Un article du Code pénal tunisien a récemment permis à un violeur d’épouser sa victime, une fillette âgée de 13 ans. Après une levée de boucliers de nombreuses associations, le gouvernement s’est engagé à l’amender.
C’est une loi qui appartient à un temps révolu, et que le gouvernement tunisien s’apprête à remettre en question. L’article 227 bis du Code pénal tunisien prévoit qu’une personne ayant commis un acte sexuel répréhensible peut se soustraire à la justice en épousant sa victime – même mineure.
« Notre pays ne peut pas continuer à se référer à des lois dépassées et qui ne reflètent pas l’esprit des droits et des libertés », a jugé le Premier ministre Youssef Chahed.
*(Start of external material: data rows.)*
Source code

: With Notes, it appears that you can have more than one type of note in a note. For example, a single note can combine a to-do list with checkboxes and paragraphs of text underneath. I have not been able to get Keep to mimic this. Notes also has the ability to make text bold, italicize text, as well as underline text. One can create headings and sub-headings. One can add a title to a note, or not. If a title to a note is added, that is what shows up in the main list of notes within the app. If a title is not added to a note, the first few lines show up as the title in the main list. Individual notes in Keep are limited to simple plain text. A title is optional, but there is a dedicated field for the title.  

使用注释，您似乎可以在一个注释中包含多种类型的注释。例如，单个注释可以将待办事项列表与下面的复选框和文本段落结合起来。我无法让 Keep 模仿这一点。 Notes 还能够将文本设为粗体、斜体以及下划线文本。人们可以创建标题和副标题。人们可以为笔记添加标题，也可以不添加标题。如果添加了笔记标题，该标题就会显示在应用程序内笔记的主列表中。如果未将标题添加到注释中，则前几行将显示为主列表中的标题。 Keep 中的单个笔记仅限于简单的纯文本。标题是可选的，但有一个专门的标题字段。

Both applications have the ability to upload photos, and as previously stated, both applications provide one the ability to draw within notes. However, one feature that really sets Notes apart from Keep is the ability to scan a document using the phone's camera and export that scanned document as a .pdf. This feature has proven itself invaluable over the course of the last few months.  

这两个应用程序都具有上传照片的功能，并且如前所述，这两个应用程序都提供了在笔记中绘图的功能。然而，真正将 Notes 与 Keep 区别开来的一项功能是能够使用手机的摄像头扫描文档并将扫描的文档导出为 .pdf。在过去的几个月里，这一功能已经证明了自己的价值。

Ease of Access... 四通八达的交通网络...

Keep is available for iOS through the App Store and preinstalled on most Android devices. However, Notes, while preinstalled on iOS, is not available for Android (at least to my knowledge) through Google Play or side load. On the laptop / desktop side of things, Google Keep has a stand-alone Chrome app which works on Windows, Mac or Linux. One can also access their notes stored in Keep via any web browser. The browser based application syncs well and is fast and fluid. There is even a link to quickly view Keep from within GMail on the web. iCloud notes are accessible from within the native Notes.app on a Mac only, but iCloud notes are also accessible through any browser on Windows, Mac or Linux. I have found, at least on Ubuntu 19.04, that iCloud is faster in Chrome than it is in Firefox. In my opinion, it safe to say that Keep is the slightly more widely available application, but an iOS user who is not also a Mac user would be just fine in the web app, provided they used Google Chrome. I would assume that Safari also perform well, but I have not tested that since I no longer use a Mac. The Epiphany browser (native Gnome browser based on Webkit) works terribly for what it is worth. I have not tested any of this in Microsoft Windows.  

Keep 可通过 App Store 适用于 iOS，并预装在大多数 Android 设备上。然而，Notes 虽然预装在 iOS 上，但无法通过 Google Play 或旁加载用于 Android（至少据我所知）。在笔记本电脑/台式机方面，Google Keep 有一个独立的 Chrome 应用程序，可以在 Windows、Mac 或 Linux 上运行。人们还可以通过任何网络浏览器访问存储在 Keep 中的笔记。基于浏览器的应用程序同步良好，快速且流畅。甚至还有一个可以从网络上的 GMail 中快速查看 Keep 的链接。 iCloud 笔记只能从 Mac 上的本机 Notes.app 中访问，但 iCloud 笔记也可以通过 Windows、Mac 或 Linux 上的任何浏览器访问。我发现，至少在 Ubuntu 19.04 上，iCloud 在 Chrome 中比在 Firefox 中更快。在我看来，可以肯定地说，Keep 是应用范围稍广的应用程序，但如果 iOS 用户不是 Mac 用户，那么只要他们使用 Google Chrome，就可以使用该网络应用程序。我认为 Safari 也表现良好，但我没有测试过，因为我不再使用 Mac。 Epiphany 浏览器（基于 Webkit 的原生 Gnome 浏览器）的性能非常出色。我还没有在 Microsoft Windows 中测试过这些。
La sortie du chef du gouvernement fait suite à un événement qui a fait couler beaucoup d’encre en Tunisie, ce mois-ci. La justice a autorisé mardi 13 décembre un jeune homme de 20 ans à épouser une fillette de 13 ans, enceinte, qu’il avait violée.
Le tribunal de première instance du Kef, dans le nord-ouest du pays, ne s’était pas opposé à cette union arguant que l’enfant était prête. « Nous avons entendu la fille et après vérification de tous les détails, nous avons considéré qu’elle était apte au mariage. La preuve, elle est enceinte », a déclaré Chokri Mejri, le porte-parole du tribunal.
« Révisez l’article de la honte ! »
Dans le détail, l’article 227 prévoit bien de punir les coupables à six ans de prison quand ils ont « fait subir sans violence l’acte sexuel à un enfant de sexe féminin âgé de moins de 15 ans accomplis ». Mais le texte précise, et c’est là tout l’archaïsme de la loi, que « le mariage du coupable avec la victime […] arrête les poursuites ».
« L’application de cette loi est assez rare », reconnaît une membre de l’Association tunisienne des femmes démocrates (ATFD), jointe par France 24. « Mais cette loi existe et c’est déjà un gros problème […]. Cela fait des années que nous menons une campagne pour réclamer son abrogation ».
Le gouvernement n’a pas eu d’autre choix que de sortir de son mutisme après le tollé provoqué par la décision du tribunal. Une manifestation a eu lieu mercredi devant le Parlement tunisien. « À bas l’article 227 bis », « Loi rétrograde », « Révisez l’article de la honte », ont scandé les protestataires, des femmes pour la plupart. D’autres manifestants ont brandi des banderoles sur lesquelles on pouvait lire : « Il l’a violée une fois, la loi lui a permis de la violer chaque nuit », ou encore : « La perpétuité pour le viol d’une mineure et pas le mariage ».
La protection de l’enfance du Kef a, de son côté, réclamé l’annulation du contrat de mariage, a indiqué à l’AFP la responsable de cet organisme, Houda Abboudi. « La décision de justice n’a pas tenu compte de l’intérêt de cette enfant », a-t-elle insisté.
Une affaire de « viol »
Pour les associations de défense des droits de l’homme (dont la ligue tunisienne des droits de l’Homme (LTDH), le Collectif Nissa Al 46), l’affaire du Kef relève tout simplement du « viol ».
« Des juges considèrent qu’à l’âge de 13 ans, comme elle est pubère, elle est consentante (…). Or, à 13 ans, on ne peut donner un consentement libre et éclairé, d’autant plus qu’il n’y a pas d’éducation sexuelle à l’école », a dénoncé la présidente de l’ATFD, Monia Ben Jemia, à l’AFP.
La décision du tribunal du Kef est non seulement en contradiction avec toutes les conventions internationales de protection de l’enfance, mais elle est aussi surprenante pour un pays comme la Tunisie qui se veut pionnier en matière d’avancée du droit des femmes dans la région.
La loi contrevient aussi à l’article 46 de la Constitution tunisienne qui rappelle que « l’État s’engage à protéger les droits acquis de la femme, les soutient et œuvre à les améliorer » tout en prenant « les mesures nécessaires afin d’éradiquer la violence contre la femme ».
La révocation de l’article 227 bis du Code pénal sera examiné « en priorité par l’Assemblée des représentants du peuple (ARP), dans l’attente de revoir ultérieurement tous les articles concernant la lutte contre les violences faites aux femmes », a fait valoir le Premier ministre tunisien. Un projet de loi contre ce genre de violences avait déjà été élaboré dès 2014, année durant laquelle la Tunisie s’est dotée d’une nouvelle Constitution, mais il attend toujours d’être examiné à l’Assemblée.